• _Problem to solve_
Copy the material word for word, from its first line through the line containing "Result: 80765.2gal".

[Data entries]
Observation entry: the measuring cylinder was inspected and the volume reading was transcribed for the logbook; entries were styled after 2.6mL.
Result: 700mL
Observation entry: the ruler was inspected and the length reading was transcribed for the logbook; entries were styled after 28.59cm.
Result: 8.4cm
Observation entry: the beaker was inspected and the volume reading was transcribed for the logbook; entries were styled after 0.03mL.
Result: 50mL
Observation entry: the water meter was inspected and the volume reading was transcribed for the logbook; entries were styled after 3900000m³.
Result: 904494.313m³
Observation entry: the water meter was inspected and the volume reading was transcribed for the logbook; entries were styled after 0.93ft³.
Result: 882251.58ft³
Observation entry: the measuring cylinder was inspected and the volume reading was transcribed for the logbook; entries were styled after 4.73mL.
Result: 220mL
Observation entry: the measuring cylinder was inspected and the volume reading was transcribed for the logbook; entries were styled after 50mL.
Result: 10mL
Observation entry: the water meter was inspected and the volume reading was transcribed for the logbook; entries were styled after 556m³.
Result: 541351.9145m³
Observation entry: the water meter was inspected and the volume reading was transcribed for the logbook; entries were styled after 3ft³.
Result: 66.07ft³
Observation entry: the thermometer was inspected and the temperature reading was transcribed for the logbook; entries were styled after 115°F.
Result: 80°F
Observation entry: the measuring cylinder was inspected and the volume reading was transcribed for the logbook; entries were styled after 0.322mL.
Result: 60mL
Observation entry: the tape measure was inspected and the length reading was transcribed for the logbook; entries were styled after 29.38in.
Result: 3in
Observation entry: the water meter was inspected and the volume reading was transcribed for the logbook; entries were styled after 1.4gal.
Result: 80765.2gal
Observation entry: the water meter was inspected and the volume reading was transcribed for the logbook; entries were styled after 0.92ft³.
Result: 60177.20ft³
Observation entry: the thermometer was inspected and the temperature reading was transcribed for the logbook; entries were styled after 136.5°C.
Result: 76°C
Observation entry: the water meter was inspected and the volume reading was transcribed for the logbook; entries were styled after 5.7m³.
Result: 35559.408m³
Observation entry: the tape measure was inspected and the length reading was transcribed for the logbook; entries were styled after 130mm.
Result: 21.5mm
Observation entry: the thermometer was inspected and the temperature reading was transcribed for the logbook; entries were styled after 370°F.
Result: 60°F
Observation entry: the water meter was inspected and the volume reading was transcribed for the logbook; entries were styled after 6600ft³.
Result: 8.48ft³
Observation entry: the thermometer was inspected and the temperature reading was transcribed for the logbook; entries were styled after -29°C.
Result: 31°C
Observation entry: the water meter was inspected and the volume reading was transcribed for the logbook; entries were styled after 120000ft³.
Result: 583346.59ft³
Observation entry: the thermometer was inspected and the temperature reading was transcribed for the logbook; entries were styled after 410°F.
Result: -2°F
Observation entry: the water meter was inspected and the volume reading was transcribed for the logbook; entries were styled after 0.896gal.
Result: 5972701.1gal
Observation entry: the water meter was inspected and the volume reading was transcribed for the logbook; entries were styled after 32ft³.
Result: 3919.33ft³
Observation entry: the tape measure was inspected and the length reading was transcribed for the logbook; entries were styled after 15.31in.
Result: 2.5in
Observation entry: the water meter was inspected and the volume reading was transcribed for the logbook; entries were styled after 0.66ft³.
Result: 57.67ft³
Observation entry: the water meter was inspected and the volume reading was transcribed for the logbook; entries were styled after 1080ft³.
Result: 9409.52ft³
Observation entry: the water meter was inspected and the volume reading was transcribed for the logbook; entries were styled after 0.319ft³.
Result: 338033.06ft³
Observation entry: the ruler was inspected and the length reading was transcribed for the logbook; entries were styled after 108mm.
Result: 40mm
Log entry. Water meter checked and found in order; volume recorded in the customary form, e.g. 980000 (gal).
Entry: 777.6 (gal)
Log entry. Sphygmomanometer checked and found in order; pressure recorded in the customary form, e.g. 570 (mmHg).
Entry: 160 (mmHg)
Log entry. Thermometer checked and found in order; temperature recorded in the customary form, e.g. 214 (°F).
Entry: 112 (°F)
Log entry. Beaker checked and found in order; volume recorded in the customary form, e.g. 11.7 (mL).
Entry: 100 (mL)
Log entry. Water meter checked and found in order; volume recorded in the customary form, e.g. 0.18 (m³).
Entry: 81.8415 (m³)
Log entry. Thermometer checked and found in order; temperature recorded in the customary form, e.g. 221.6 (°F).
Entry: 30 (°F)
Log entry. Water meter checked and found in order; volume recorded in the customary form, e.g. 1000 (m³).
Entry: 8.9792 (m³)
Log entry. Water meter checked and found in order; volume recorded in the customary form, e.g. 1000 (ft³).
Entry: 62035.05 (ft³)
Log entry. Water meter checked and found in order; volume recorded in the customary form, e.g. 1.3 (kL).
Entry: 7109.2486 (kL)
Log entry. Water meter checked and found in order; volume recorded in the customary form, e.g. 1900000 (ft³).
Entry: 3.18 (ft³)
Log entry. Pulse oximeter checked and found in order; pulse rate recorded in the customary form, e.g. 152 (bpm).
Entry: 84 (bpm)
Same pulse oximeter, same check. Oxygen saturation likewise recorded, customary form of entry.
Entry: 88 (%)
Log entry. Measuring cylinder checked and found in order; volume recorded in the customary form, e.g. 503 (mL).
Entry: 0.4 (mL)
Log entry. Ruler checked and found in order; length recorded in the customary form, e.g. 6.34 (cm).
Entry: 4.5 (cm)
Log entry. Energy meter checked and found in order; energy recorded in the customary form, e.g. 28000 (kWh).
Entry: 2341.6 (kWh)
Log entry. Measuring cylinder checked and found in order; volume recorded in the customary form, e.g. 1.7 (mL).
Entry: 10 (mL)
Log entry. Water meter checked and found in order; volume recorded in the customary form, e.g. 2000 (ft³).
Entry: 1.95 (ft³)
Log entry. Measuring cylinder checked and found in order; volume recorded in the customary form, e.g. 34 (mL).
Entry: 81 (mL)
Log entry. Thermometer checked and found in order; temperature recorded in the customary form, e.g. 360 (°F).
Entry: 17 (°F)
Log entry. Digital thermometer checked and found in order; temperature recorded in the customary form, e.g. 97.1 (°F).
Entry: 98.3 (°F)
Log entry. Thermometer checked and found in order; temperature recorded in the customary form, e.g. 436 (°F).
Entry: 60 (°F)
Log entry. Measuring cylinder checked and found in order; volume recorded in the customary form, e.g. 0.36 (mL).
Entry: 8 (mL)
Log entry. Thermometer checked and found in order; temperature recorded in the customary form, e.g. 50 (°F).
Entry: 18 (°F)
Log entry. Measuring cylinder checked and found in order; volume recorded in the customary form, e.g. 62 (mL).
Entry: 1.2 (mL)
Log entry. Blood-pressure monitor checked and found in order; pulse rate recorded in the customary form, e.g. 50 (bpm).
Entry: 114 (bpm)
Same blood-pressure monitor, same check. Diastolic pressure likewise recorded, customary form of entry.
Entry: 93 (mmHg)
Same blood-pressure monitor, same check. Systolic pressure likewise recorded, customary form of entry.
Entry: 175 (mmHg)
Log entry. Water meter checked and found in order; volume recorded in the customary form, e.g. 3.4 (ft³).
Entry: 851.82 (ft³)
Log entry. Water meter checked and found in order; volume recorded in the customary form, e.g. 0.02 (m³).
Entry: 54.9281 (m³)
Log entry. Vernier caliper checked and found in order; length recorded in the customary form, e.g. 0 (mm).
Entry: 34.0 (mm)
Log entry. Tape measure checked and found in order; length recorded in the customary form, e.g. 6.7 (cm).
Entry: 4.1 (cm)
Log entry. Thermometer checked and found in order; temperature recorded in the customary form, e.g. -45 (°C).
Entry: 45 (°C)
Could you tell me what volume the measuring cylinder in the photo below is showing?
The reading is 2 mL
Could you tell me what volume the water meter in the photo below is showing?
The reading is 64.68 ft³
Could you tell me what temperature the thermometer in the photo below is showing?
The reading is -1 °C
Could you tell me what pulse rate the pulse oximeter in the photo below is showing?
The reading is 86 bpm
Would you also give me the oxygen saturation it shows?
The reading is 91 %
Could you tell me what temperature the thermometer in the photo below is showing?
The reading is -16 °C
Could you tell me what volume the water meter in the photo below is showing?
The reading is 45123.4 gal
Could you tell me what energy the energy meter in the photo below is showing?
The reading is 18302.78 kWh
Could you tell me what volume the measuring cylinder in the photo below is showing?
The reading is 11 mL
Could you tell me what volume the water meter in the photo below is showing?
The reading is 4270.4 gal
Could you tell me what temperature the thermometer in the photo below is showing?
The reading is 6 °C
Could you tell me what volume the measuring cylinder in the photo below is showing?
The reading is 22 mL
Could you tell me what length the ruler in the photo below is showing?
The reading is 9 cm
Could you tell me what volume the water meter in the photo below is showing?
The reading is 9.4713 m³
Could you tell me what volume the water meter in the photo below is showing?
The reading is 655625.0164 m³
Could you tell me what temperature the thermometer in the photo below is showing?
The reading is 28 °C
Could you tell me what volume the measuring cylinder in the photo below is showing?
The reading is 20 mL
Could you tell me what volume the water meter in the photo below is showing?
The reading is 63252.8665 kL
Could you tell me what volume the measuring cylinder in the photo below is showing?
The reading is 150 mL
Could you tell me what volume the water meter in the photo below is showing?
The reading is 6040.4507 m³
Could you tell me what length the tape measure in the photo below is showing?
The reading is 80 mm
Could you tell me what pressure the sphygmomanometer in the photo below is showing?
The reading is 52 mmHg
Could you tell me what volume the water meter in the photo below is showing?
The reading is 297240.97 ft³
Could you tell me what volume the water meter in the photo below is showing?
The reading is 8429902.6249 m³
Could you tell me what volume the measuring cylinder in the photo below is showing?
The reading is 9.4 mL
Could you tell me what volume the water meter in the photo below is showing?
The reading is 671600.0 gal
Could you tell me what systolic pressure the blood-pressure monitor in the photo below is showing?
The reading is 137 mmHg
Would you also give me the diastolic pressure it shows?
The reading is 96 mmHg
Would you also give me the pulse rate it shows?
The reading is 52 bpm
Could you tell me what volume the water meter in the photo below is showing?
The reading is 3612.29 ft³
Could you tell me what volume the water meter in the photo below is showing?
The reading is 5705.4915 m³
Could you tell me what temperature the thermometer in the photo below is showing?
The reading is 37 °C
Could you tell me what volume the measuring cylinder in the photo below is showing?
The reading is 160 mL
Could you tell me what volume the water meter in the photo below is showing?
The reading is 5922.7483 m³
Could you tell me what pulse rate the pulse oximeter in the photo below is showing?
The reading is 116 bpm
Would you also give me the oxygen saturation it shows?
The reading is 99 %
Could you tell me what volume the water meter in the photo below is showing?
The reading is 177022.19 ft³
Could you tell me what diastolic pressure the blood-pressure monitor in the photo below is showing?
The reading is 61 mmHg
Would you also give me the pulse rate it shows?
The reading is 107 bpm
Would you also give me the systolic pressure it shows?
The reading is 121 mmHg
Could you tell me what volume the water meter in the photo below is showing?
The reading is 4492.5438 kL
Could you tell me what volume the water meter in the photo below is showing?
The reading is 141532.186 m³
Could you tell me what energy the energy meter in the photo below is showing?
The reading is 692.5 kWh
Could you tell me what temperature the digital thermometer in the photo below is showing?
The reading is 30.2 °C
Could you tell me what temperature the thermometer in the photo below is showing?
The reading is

• _The answer_
Observation entry: the measuring cylinder was inspected and the volume reading was transcribed for the logbook; entries were styled after 2.6mL.
Result: 700mL
Observation entry: the ruler was inspected and the length reading was transcribed for the logbook; entries were styled after 28.59cm.
Result: 8.4cm
Observation entry: the beaker was inspected and the volume reading was transcribed for the logbook; entries were styled after 0.03mL.
Result: 50mL
Observation entry: the water meter was inspected and the volume reading was transcribed for the logbook; entries were styled after 3900000m³.
Result: 904494.313m³
Observation entry: the water meter was inspected and the volume reading was transcribed for the logbook; entries were styled after 0.93ft³.
Result: 882251.58ft³
Observation entry: the measuring cylinder was inspected and the volume reading was transcribed for the logbook; entries were styled after 4.73mL.
Result: 220mL
Observation entry: the measuring cylinder was inspected and the volume reading was transcribed for the logbook; entries were styled after 50mL.
Result: 10mL
Observation entry: the water meter was inspected and the volume reading was transcribed for the logbook; entries were styled after 556m³.
Result: 541351.9145m³
Observation entry: the water meter was inspected and the volume reading was transcribed for the logbook; entries were styled after 3ft³.
Result: 66.07ft³
Observation entry: the thermometer was inspected and the temperature reading was transcribed for the logbook; entries were styled after 115°F.
Result: 80°F
Observation entry: the measuring cylinder was inspected and the volume reading was transcribed for the logbook; entries were styled after 0.322mL.
Result: 60mL
Observation entry: the tape measure was inspected and the length reading was transcribed for the logbook; entries were styled after 29.38in.
Result: 3in
Observation entry: the water meter was inspected and the volume reading was transcribed for the logbook; entries were styled after 1.4gal.
Result: 80765.2gal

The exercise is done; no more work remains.